I have two examples below.

  1. \min_u\int_0^L(1-u)^2dx
  2. \min_u\int_0^L u^2 + (u')^2dx
    Note that both functions are convex with corresponding min u=1 and u=0 respectively.

import dolfin
print(f"DOLFIN version: {dolfin.__version__}")
from dolfin import *
import ufl
print(f" UFL version: {ufl.__version__}")
import matplotlib.pyplot as plt
from petsc4py import PETSc

L=10
mesh = IntervalMesh(100,0,L)
x = SpatialCoordinate(mesh)
element = FiniteElement("Lagrange", mesh.ufl_cell(), 1)
V = FunctionSpace(mesh, "CG", 1)
gamma = float(0.01)# Learning rate.
tol = float(input('tolerance?\n')) # Learning rate.
NN = int(input('Number of iterations?\n')) # Learning rate.

u = Function(V)
u_up = Function(V)

#phi = (1-u)**2  
phi = ( u**2 + inner( ufl.grad(u), ufl.grad(u)) )

# Total potential energy
Pi = phi*dx

#Defining derivative
F = derivative(Pi,u)


#Initializing the intial conditions
u0 = interpolate( Expression("x[0]/L",L=L, degree=1), V)#initial cond.
u_up.vector()[:] = u0.vector()[:]


for t in range(NN):
 u.vector()[:] = u_up.vector()[:]
 F_vec = assemble(F)
 u_up.vector()[:] = u.vector()[:] - gamma*F_vec[:]
 if (norm(F_vec)) < tol:
  break
 #print(F_vec.get_local()) # use this for ∆u when u blows up


print(F_vec.get_local()) # prints the vector.

plot(u0)
plt.title(r"$u_{0}(x)$",fontsize=26)
plt.show()
plot(u)
plt.title(r"$u(x)$",fontsize=26)
plt.show()
1 Like

This is a continuation of the question. Should I add this as a separate post?
I want to implement the Nesterov momentum method. Where instead of computing the gradient at the current point, the gradient at a different point is used.
To talk briefly about the method
u_{i+1}=u_i+v_{i+1},
v_{i+1}=\tau v_i -\eta\nabla f(u_i+\tau v_i),
\text{with}~v_0=0,~~\tau\in(0,1).
I was wondering what changes i would have to do to the line below.

# Defining derivative
F = derivative(Pi, u)
F_vector = assemble(F)

In the second line above, I end up with F_vector being evaluated as the gradient at the current iteration step. How do i enforce that it be evaluated at u_i+\tau v_i?

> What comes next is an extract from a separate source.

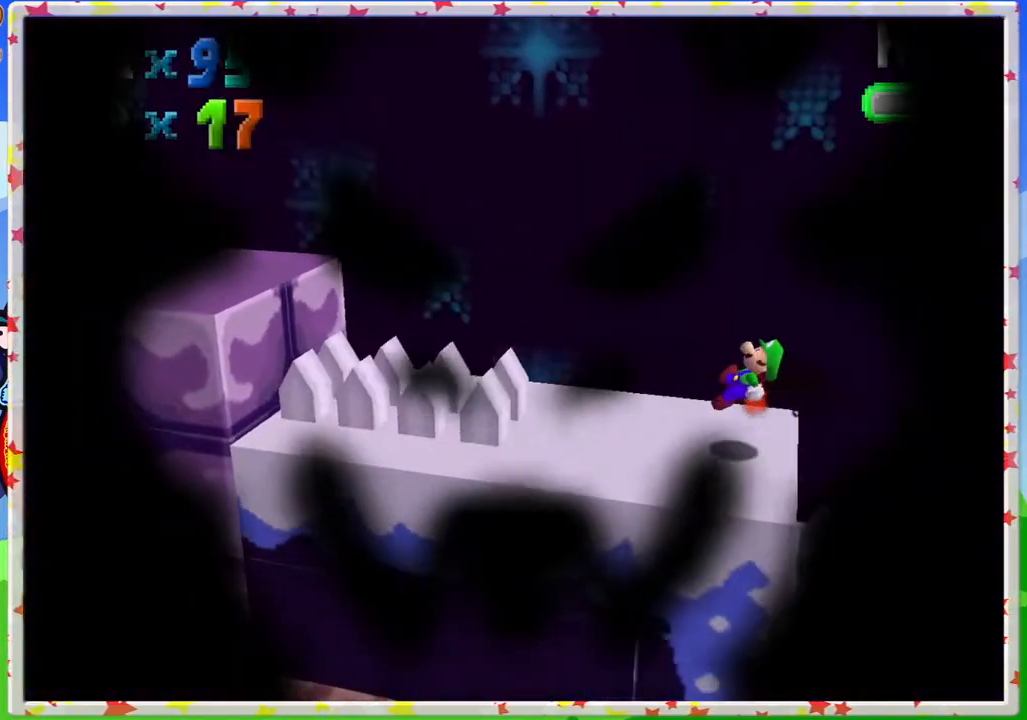
{"buttons": [], "left_stick": "up-left", "events": []}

You should be replacing the values currently stored in u with those of the updated solution u + tau v. For instance, using assign(u, function_with_u_plus_tau_u) or, as you do in your previous code u.vector()[:] = u.vector()[:] + tau*v.vector()[:]

1 Like

Im trying to convert all my codes into FEniCSx. Is there a nice way to convert the above code into FEniCSx code?

It is not very hard to convert this.
Here is how I would do it:

from mpi4py import MPI
import dolfinx
import ufl
import basix.ufl

L = 10
mesh = dolfinx.mesh.create_interval(MPI.COMM_WORLD, 100, [0, L])
x = ufl.SpatialCoordinate(mesh)
V = dolfinx.fem.functionspace(mesh, ("Lagrange", 1))
gamma = float(0.01)  # Learning rate.
tol = float(input("tolerance?\n"))  # Learning rate.
NN = int(input("Number of iterations?\n"))  # Learning rate.

u = dolfinx.fem.Function(V)
u_up = dolfinx.fem.Function(V)

# phi = (1-u)**2
phi = u**2 + ufl.inner(ufl.grad(u), ufl.grad(u))

# Total potential energy
Pi = phi * ufl.dx

# Defining derivative
F = ufl.derivative(Pi, u)


# Initializing the intial conditions
u0 = dolfinx.fem.Function(V)
u0.interpolate(lambda x: x[0] / L)
u_up.x.array[:] = u0.x.array

F_compiled = dolfinx.fem.form(F)
for t in range(NN):
    u.x.array[:] = u_up.x.array
    F_vec = dolfinx.fem.assemble_vector(F_compiled)
    F_vec.scatter_reverse(dolfinx.la.InsertMode.add)
    F_vec.scatter_forward()
    u_up.x.array[:] = u.x.array[:] - gamma * F_vec.array[:]
    if (dolfinx.la.norm(F_vec)) < tol:
        break
    print(t, dolfinx.la.norm(F_vec))  # use this for ∆u when u blows up

import matplotlib.pyplot as plt
import numpy as np

coords = V.tabulate_dof_coordinates()[:, 0]
sort_dir = np.argsort(coords)

plt.plot(coords[sort_dir], u0.x.array[sort_dir], label="Initial")
plt.plot(coords[sort_dir], u.x.array[sort_dir], label="Updated")
plt.legend()
plt.grid()
plt.savefig("mwe.png")

I would recommend looking at the various demos and tutorials on DOLFINx to understand the fundamental changes in syntax.